Studi baru juga akan muncul dalam Circulation, jurnal AHA.
Risiko kematian jangka pendek dan jangka panjang yang lebih tinggi
Templin dan timnya mengakses informasi dari basis data terbesar yang relevan dengan sindrom patah hati, yaitu International Takotsubo Registry.
Para peneliti mempelajari informasi tentang 198 orang yang mengalami syok kardiogenik sebagai akibat dari sindrom tersebut.
Mereka membandingkan ini dengan data dari 1.880 orang yang memiliki sindrom, tetapi tidak komplikasi.

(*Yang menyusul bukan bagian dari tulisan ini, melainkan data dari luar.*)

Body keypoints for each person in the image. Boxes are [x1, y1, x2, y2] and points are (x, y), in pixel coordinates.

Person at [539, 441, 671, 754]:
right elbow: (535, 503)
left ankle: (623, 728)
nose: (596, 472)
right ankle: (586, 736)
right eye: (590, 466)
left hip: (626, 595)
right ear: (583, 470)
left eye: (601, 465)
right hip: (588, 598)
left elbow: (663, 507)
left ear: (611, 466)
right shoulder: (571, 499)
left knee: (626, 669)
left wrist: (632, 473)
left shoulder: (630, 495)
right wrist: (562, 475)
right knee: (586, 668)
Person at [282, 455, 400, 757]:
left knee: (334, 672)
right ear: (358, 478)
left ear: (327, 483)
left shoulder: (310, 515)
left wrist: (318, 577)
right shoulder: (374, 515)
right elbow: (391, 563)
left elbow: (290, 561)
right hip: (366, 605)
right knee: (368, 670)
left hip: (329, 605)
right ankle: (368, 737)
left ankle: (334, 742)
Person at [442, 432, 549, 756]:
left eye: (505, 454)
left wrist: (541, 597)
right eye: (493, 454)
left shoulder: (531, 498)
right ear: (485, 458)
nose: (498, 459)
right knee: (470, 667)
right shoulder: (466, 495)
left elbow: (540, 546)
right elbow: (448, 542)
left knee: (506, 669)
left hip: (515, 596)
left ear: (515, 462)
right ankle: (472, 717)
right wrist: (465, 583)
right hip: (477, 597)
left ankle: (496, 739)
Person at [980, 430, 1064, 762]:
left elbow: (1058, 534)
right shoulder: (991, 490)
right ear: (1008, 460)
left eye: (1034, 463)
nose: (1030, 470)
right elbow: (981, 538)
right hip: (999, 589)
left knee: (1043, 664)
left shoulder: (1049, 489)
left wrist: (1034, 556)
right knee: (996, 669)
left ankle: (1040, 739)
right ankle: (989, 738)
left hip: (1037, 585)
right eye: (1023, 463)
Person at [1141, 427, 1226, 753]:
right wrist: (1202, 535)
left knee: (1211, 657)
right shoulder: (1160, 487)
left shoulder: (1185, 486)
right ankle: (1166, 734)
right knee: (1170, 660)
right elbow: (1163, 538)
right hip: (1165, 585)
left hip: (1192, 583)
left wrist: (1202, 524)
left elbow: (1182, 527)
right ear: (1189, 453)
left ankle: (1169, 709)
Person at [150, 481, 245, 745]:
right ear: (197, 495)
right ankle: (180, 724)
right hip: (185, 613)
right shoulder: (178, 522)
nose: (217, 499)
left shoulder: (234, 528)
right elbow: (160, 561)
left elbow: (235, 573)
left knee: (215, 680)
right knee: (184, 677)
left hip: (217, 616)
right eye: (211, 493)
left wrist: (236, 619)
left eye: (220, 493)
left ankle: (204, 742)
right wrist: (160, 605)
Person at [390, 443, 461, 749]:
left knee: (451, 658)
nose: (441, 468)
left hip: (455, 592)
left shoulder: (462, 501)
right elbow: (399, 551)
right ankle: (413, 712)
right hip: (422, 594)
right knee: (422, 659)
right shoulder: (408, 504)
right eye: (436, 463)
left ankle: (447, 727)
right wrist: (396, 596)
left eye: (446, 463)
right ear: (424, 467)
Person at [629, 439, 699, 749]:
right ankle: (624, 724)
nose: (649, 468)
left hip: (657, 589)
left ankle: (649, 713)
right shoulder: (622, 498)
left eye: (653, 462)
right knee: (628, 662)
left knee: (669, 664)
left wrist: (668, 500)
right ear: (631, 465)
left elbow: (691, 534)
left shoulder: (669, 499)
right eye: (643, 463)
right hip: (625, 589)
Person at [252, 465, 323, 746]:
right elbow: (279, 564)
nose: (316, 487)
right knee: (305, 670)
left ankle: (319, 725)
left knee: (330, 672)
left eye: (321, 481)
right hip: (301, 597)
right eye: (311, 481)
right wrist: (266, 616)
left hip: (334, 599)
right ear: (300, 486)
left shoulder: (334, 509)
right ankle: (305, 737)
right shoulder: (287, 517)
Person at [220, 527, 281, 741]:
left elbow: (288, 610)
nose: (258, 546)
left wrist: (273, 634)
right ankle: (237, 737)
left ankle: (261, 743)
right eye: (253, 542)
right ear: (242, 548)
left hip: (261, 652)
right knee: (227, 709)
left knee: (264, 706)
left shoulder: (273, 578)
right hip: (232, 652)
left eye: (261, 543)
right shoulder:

Usia rata-rata kelompok sebelumnya adalah 63,4 tahun, sedangkan yang terakhir adalah 67,2 tahun.
Hasil penelitian menunjukkan, orang yang mengalami syok kardiogenik yang mengalami stres fisik lebih dari dua kali memiliki kemungkinkan tinggi terkena sindrom patah hati.
Kejadian yang membuat stres mungkin adalah serangan asma atau prosedur bedah, misalnya.